Ich hoffe nun sehr, dass es mir keiner übel nehmen wird, wenn dieser Thread tatsächlich mehr in Richtung Meinungsfreiheit gehen wird, als Richtung Historikerdebatte.
Erst einmal aber meinen Dank an Hartmut, an Ziesemann und an Claus, die so sachlich und kompetent das Thema hier beleuchten.
Eigentlich wurde hier schon wichtiges geschrieben zur Meinungsfreiheit aber der Kontext blieb dabei mehr oder weniger die Diskussion der Historiker in Frankreich.

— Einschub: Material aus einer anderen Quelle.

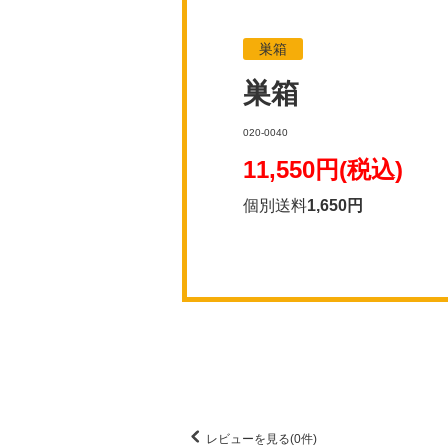
巣箱
巣箱
020-0040
11,550円(税込)
個別送料
1,650円
レビューを見る(0件)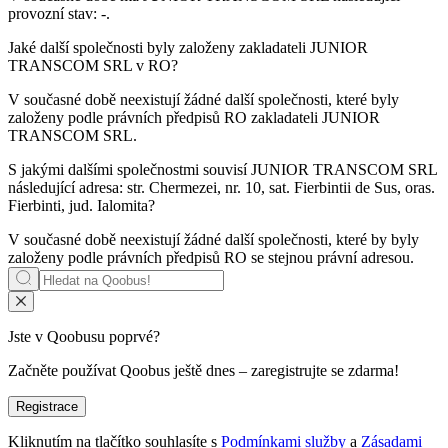
provozní stav:
-
.
Jaké další společnosti byly založeny zakladateli
JUNIOR
TRANSCOM SRL
v RO?
V současné době neexistují žádné další společnosti, které byly
založeny podle právních předpisů RO zakladateli
JUNIOR
TRANSCOM SRL
.
S jakými dalšími společnostmi souvisí
JUNIOR TRANSCOM SRL
následující adresa: str. Chermezei, nr. 10, sat. Fierbintii de Sus, oras.
Fierbinti, jud. Ialomita?
V současné době neexistují žádné další společnosti, které by byly
založeny podle právních předpisů RO se stejnou právní adresou.
Jste v Qoobusu poprvé?
Začněte používat Qoobus ještě dnes – zaregistrujte se zdarma!
Registrace
Kliknutím na tlačítko souhlasíte s
Podmínkami služby
a
Zásadami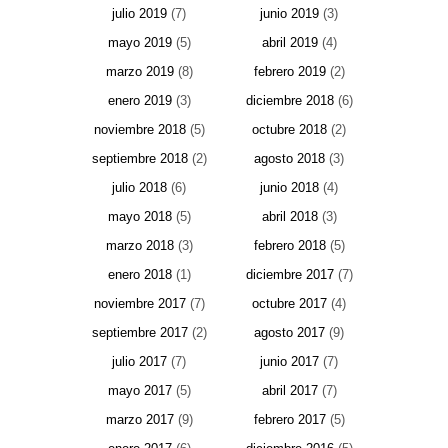
julio 2019
(7)
junio 2019
(3)
mayo 2019
(5)
abril 2019
(4)
marzo 2019
(8)
febrero 2019
(2)
enero 2019
(3)
diciembre 2018
(6)
noviembre 2018
(5)
octubre 2018
(2)
septiembre 2018
(2)
agosto 2018
(3)
julio 2018
(6)
junio 2018
(4)
mayo 2018
(5)
abril 2018
(3)
marzo 2018
(3)
febrero 2018
(5)
enero 2018
(1)
diciembre 2017
(7)
noviembre 2017
(7)
octubre 2017
(4)
septiembre 2017
(2)
agosto 2017
(9)
julio 2017
(7)
junio 2017
(7)
mayo 2017
(5)
abril 2017
(7)
marzo 2017
(9)
febrero 2017
(5)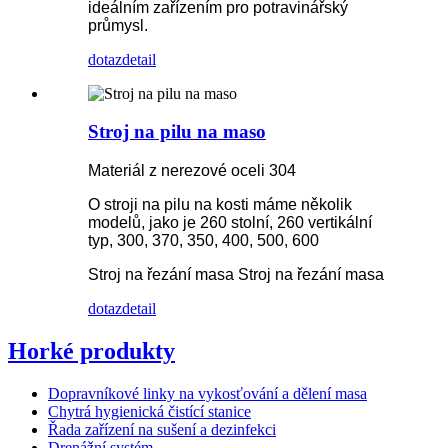
ideálním zařízením pro potravinářský
průmysl.
dotaz
detail
Stroj na pilu na maso
Materiál z nerezové oceli 304
O stroji na pilu na kosti máme několik
modelů, jako je 260 stolní, 260 vertikální
typ, 300, 370, 350, 400, 500, 600
Stroj na řezání masa Stroj na řezání masa
dotaz
detail
Horké produkty
Dopravníkové linky na vykosťování a dělení masa
Chytrá hygienická čistící stanice
Řada zařízení na sušení a dezinfekci
Drenážní systém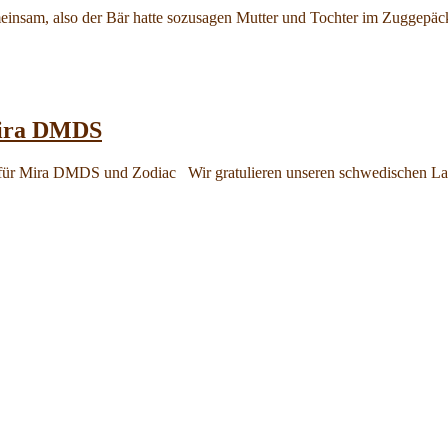
emeinsam, also der Bär hatte sozusagen Mutter und Tochter im Zugge
Mira DMDS
r für Mira DMDS und Zodiac Wir gratulieren unseren schwedischen Lau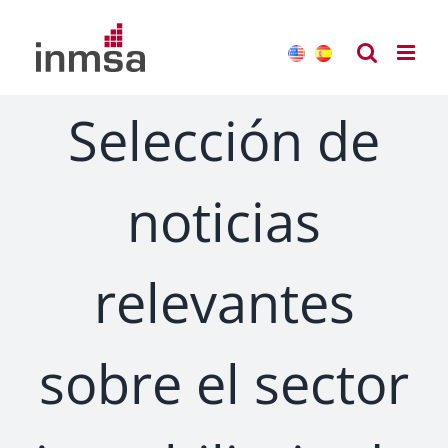
Saltar
al
contenido
Selección de
noticias
relevantes
sobre el sector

Warum auf einmal der Schwenk auf Meinungsfreiheit bzw. Pressefreiheit? Weil diesbezüglich zur Zeit, und wieder in Frankreich, eine sehr kontroverse Debatte stattfindet. Der Anlass sind nun die sehr umstrittenen Karikaturen des Propheten Mohamed, ursprünglich in Dänemark erschienen, jetzt aber von "France Soir" auch gezeigt. Zwar wurde der Chefredakteut inzwischen gefeuert, aber einen Tag nach dem Erscheinen der Karikaturen, konnte man in "France Soir" lesen: "Die Schockwelle, die die islamische Welt erschüttert". Ein seltsames Doppelspiel, denn die Redaktion steht hinter den gefeuerten Journalisten.
Nun die Frage: Wie weit darf Pressefreiheit gehen? Die ganze französische Presse beschäftigt nun dieses Dilemma.
Dazu Philippe Val von der Satirezeitschrift "Charlie Hebdo":
"Es geht hier nicht um eine Provokation. Hier wird nur das Recht auf freie Meinungsäußerung ausgeübt. Und das missfällt denen, die gegen die freie Meinungsäußerung sind. Doch unsere Gesellschaft fußt auf der Pressefreiheit. Wir haben uns gegebenenfalls vor Gericht zu verantworten, nicht aber vor religiösen Gruppen."
Frankreichs Muslime sind empört und ihnen haben sich solidarisch alle Vertreter anderer Glaubensrichtungen angeschloßen.
Dazu sagt Michel Dubost, Erzbischof von Evry:
"Die Bombe zeigen und den Islam mit Terrorismus gleichsetzen. Das ist doch, als wollte man die Muslime gegen den Rest der Menschheit aufbringen."
Dem schliesst sich auch der Großrabbiner von Paris, David Messas mit den Worten an:
"denn sie fühlen sich in ihren Überzeugungen erschüttert und gedemütigt".
Die linksliberale "Libération" zeigt zwei Mohammed-Karikaturen unter dem Titel "die satanischen Zeichnungen", und spielt so auf die "Satanischen Verse" von Salman Rushdie an.
"Libération" solidarisiert sich völlig mit "France Soir", denn es geht - so dessen Standpunkt - schließlich dabei um die Pressefreiheit, ohne der die Demokratie nicht denkbar ist.
Der konservative "Figaro" ist da anderer Meinung und findet die Karikaturen und derer Veröffentlichung schlecht - denn dies sei eine Provokation und dabei eine Dummheit. Man würde das Risiko nicht scheuen, "die fünf Millionen Muslime im eigenen Land in einen Kampf der Kulturen zu ziehen."
Es stellt sich die Frage, wie ein Balanceakt zu vollbringen wäre zwischen den Respekt vor Glaubensrichtungen und der Pressefreihei. Wo setzt eine eventuelle Selbstzensur ein, wann muss man auf die Versuchung verzichten Pressefreiheit auszuüben, weil dadurch Verletzungen stattfinden könnten?
"Ich darf den Propheten nicht zeichnen", schreibt der Karikaturist von "Le Monde". Solange und sooft macht er dies, bis eine Zeichnung entsteht. Sie zeigt Mohammed, den Propheten.